(Data records)
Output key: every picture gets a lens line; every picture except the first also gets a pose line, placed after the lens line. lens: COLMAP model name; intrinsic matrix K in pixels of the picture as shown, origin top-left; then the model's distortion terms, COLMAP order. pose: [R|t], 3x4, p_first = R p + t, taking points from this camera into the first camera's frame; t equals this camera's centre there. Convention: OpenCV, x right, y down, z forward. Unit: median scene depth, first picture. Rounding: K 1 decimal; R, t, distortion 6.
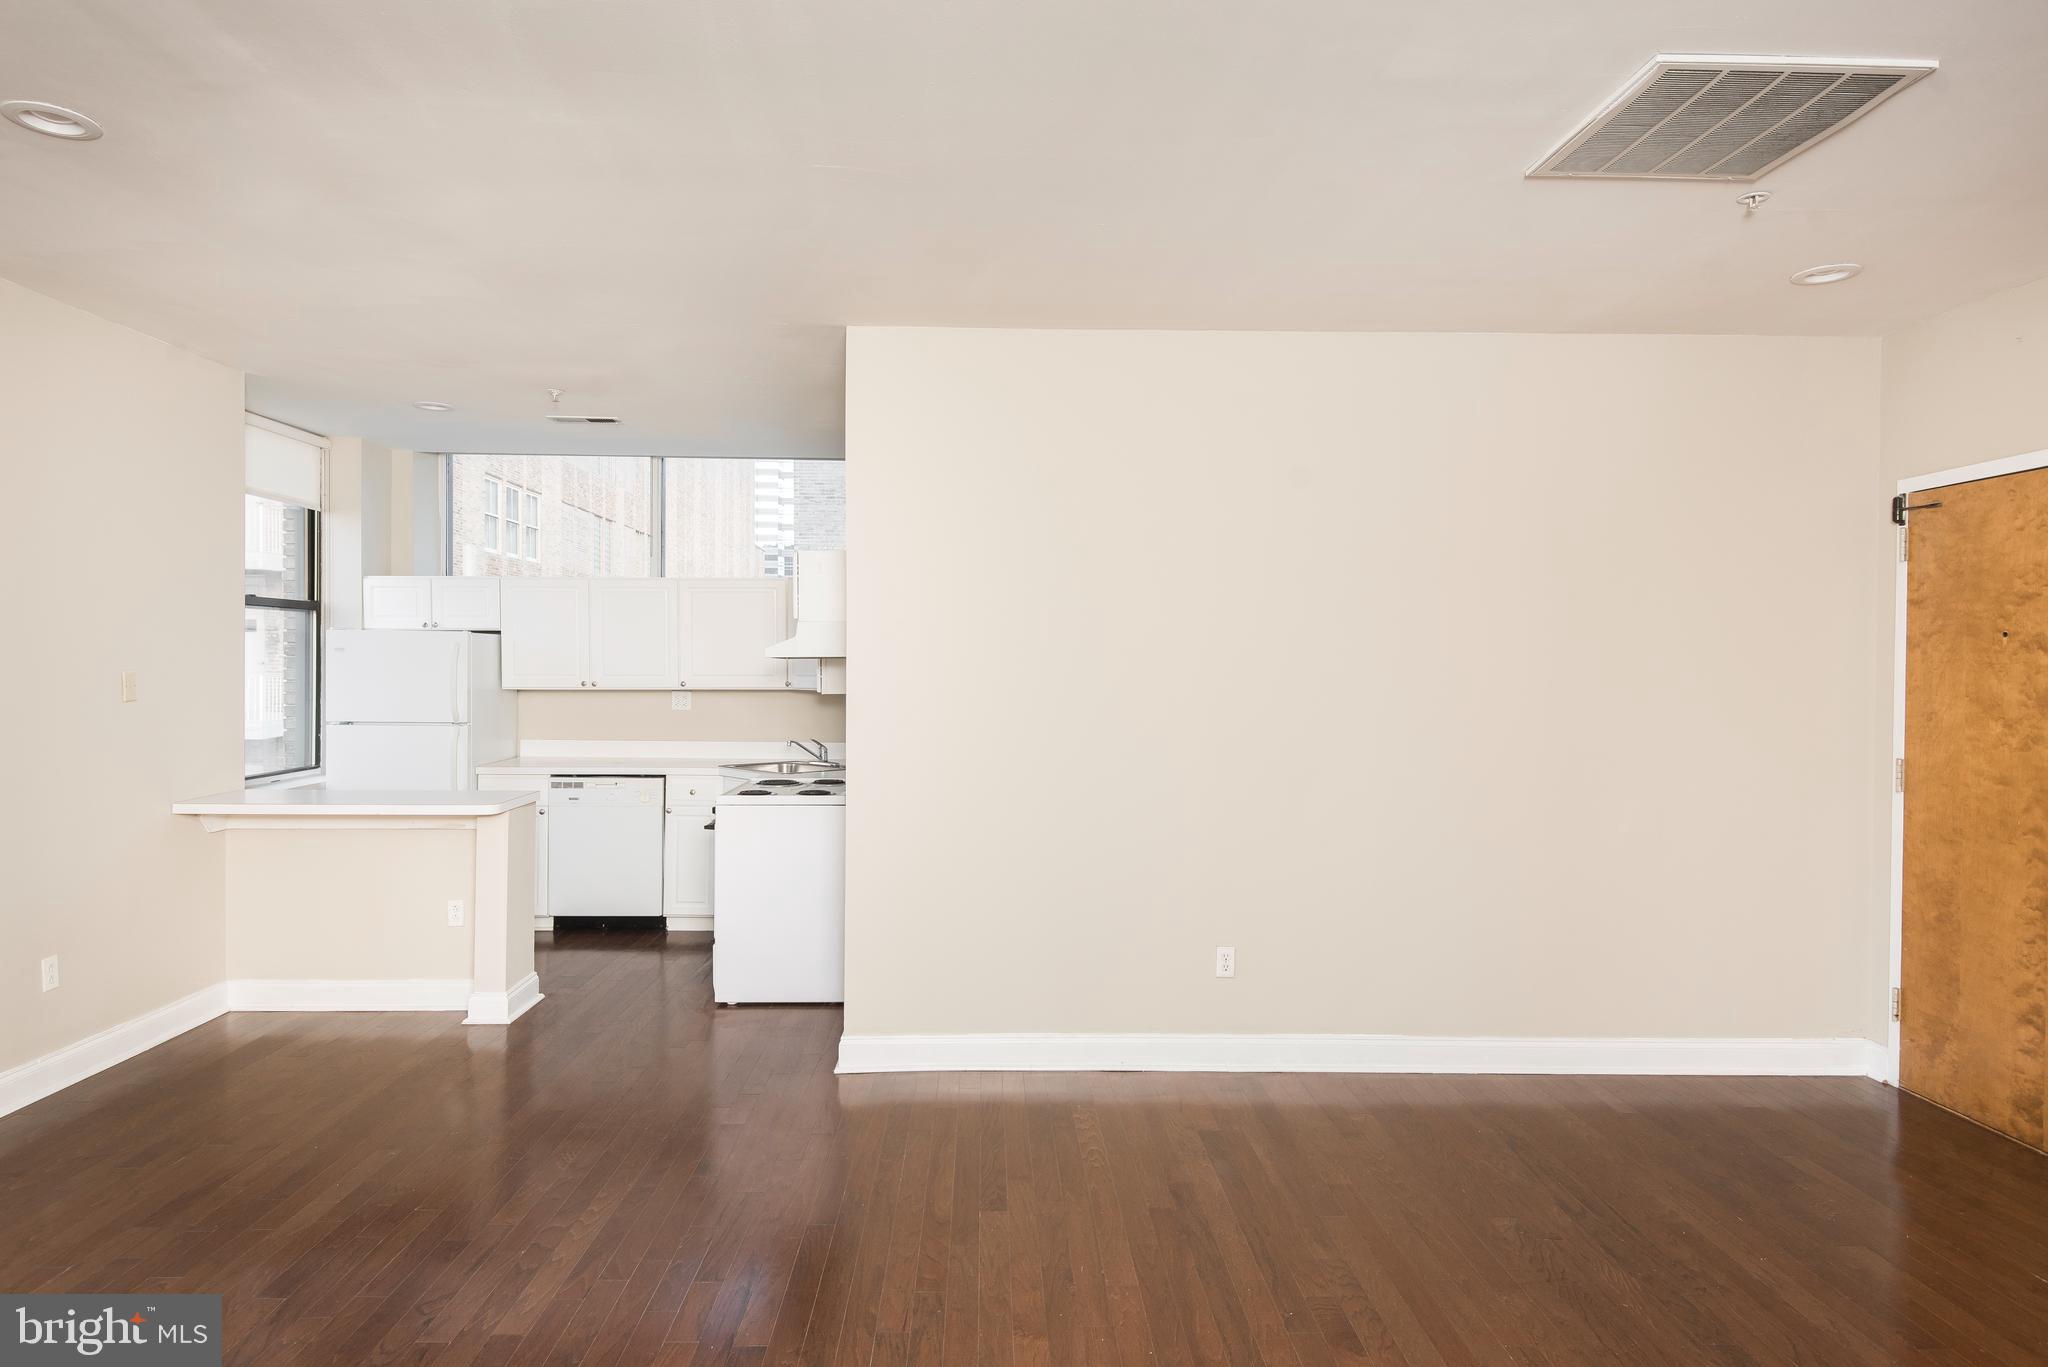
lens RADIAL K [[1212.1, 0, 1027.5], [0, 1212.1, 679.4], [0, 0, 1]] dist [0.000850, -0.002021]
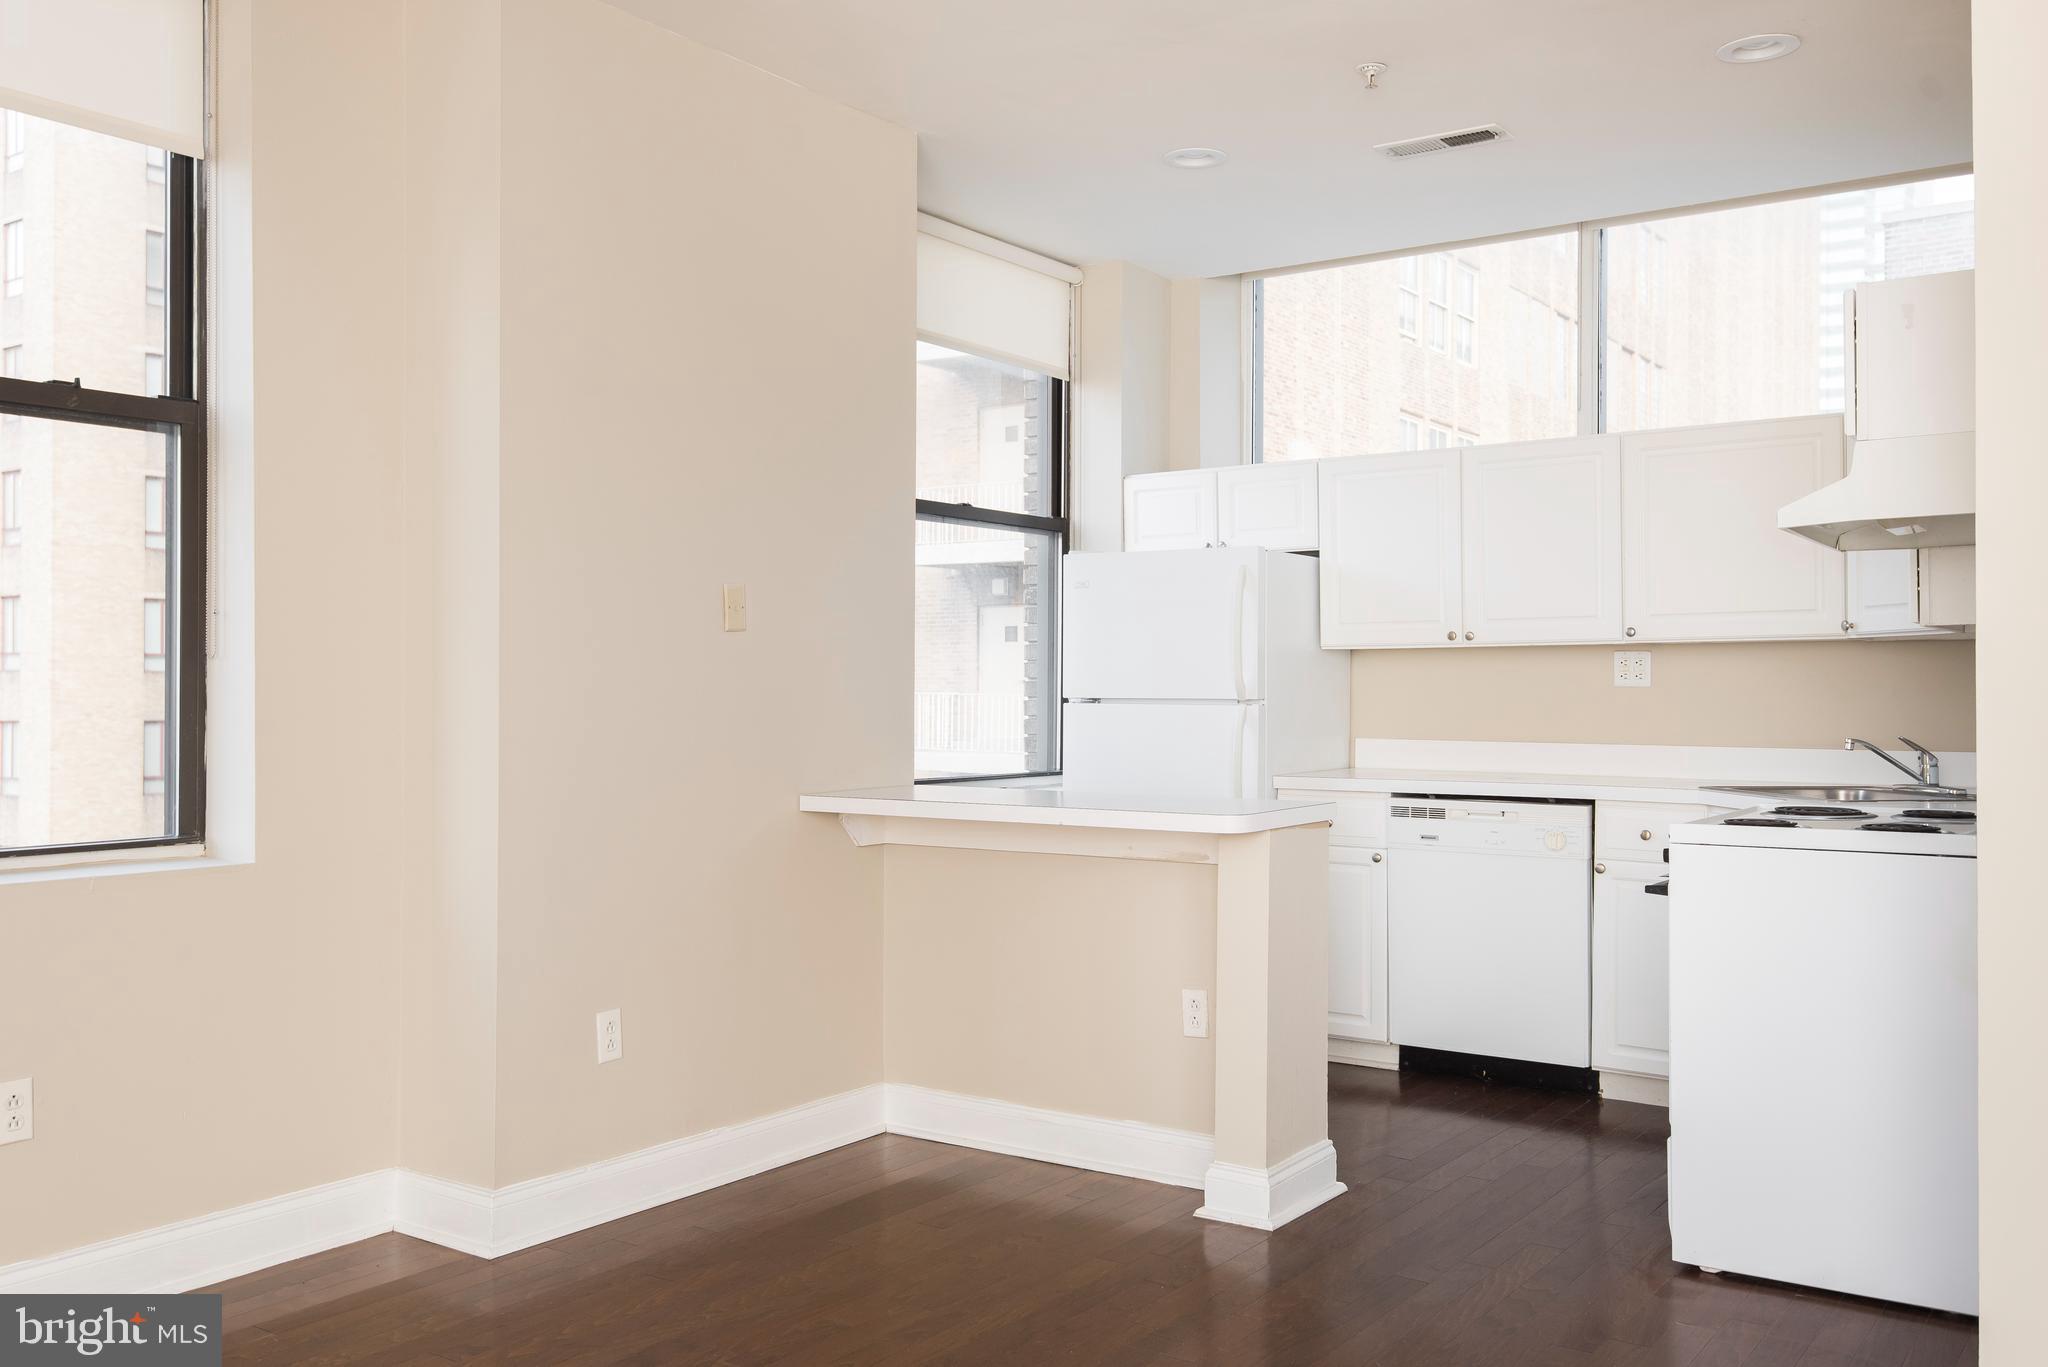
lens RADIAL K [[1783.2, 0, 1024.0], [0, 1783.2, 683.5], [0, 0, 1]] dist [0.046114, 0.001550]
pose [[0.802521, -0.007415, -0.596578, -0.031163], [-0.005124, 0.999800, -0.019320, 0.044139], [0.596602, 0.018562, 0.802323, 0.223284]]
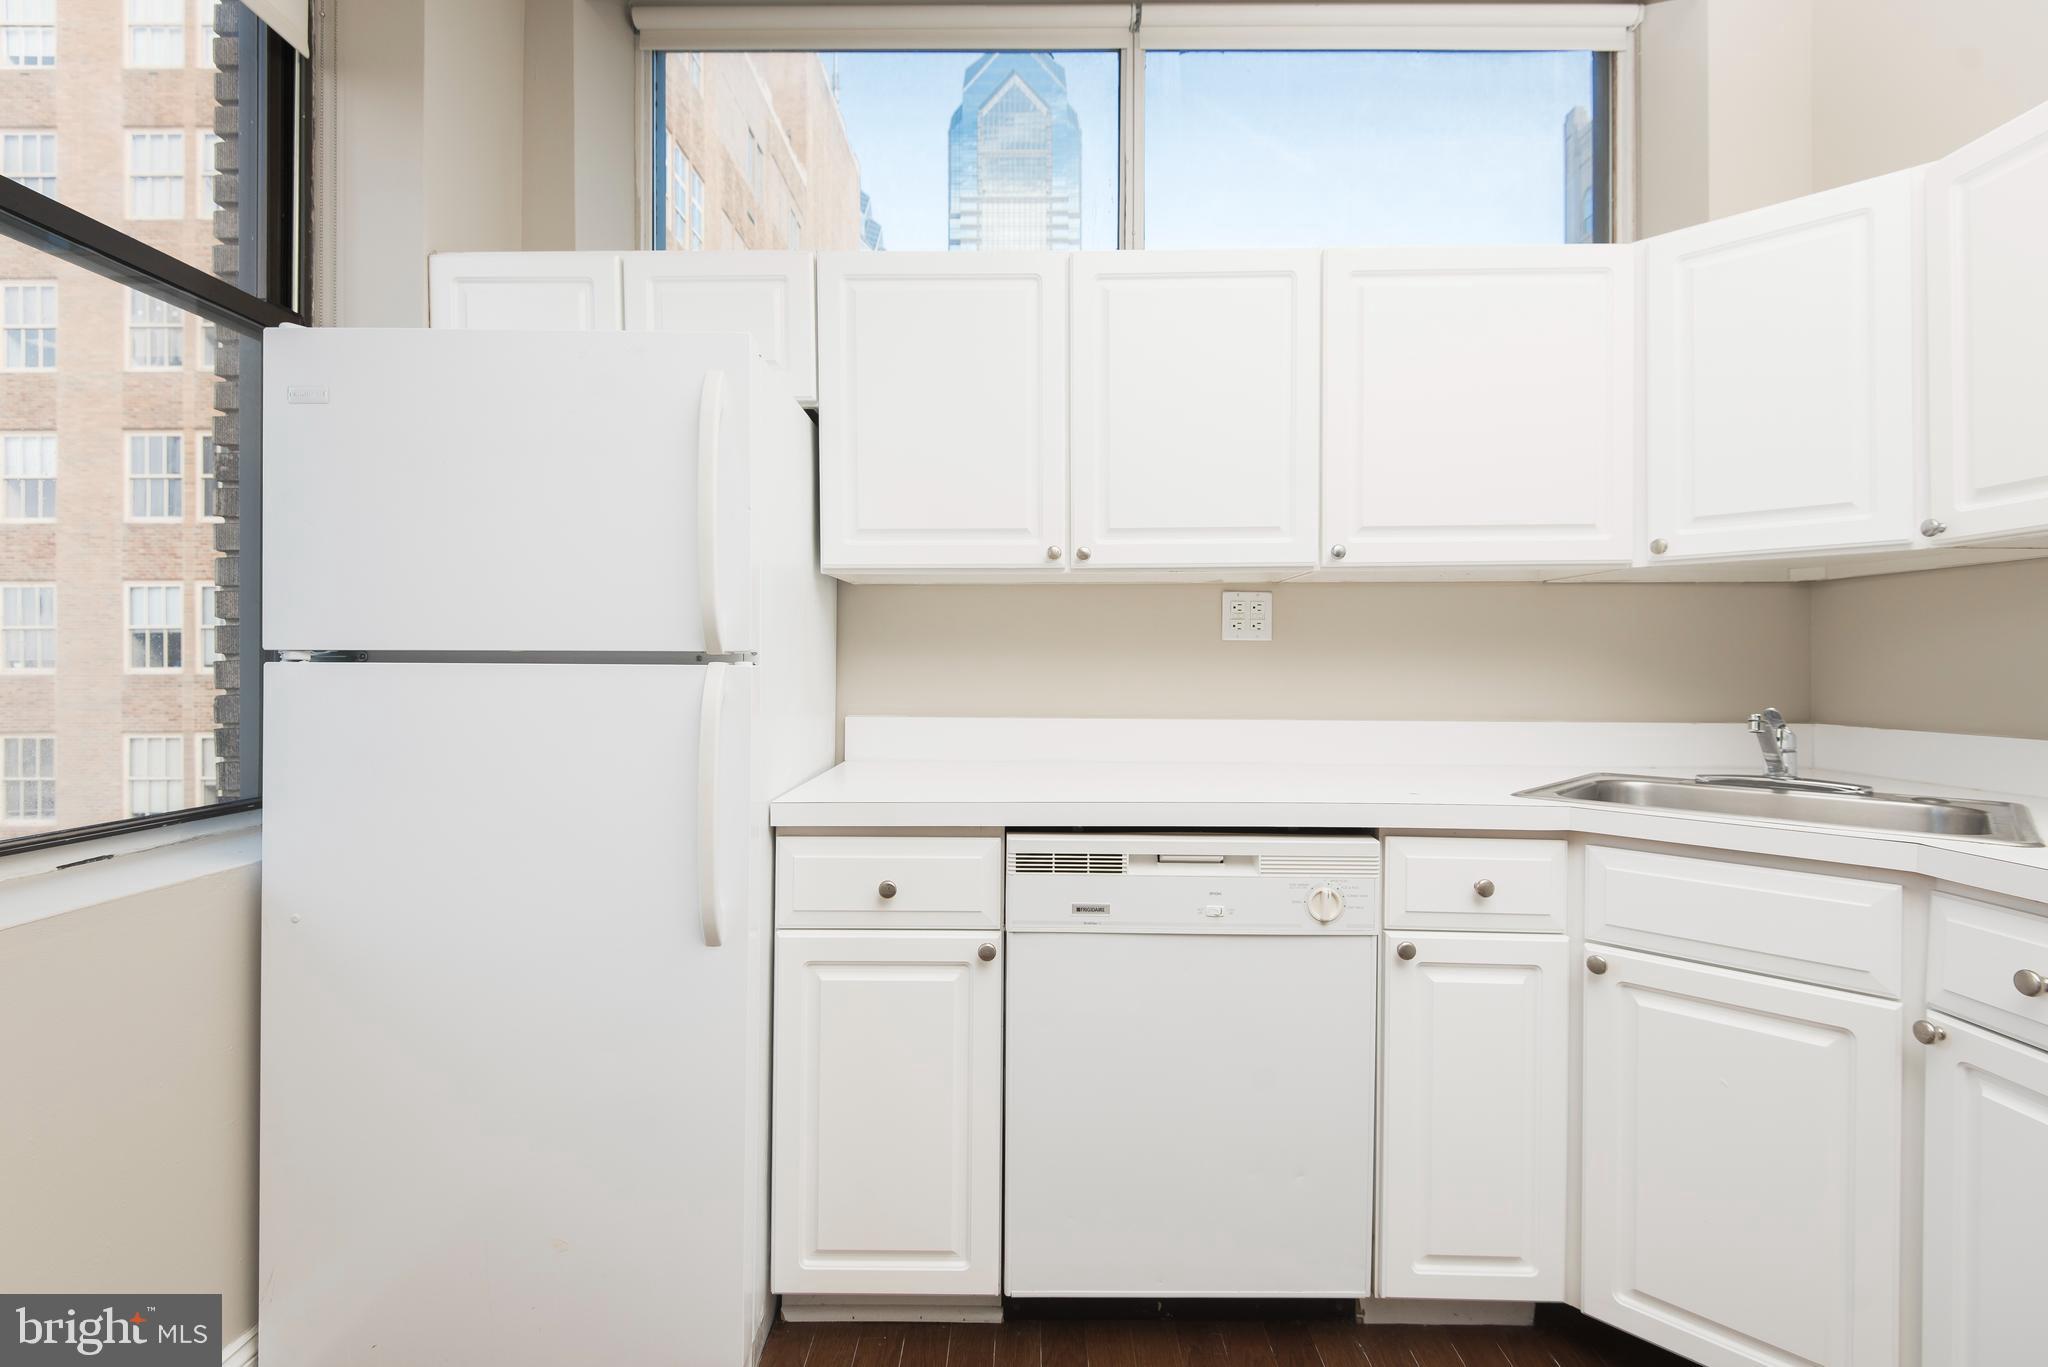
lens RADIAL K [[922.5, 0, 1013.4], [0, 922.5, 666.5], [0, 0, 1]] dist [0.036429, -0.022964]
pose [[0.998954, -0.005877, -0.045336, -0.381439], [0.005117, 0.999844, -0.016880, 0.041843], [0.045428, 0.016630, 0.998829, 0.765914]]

◆ TASK: Repeat the records in full, exactly as they appear, without the pictures.

◆ EXERCISE ANSWER:
Output key: every picture gets a lens line; every picture except the first also gets a pose line, placed after the lens line. lens: COLMAP model name; intrinsic matrix K in pixels of the picture as shown, origin top-left; then the model's distortion terms, COLMAP order. pose: [R|t], 3x4, p_first = R p + t, taking points from this camera into the first camera's frame; t equals this camera's centre there. Convention: OpenCV, x right, y down, z forward. Unit: median scene depth, first picture. Rounding: K 1 decimal; R, t, distortion 6.
lens RADIAL K [[1212.1, 0, 1027.5], [0, 1212.1, 679.4], [0, 0, 1]] dist [0.000850, -0.002021]
lens RADIAL K [[1783.2, 0, 1024.0], [0, 1783.2, 683.5], [0, 0, 1]] dist [0.046114, 0.001550]
pose [[0.802521, -0.007415, -0.596578, -0.031163], [-0.005124, 0.999800, -0.019320, 0.044139], [0.596602, 0.018562, 0.802323, 0.223284]]
lens RADIAL K [[922.5, 0, 1013.4], [0, 922.5, 666.5], [0, 0, 1]] dist [0.036429, -0.022964]
pose [[0.998954, -0.005877, -0.045336, -0.381439], [0.005117, 0.999844, -0.016880, 0.041843], [0.045428, 0.016630, 0.998829, 0.765914]]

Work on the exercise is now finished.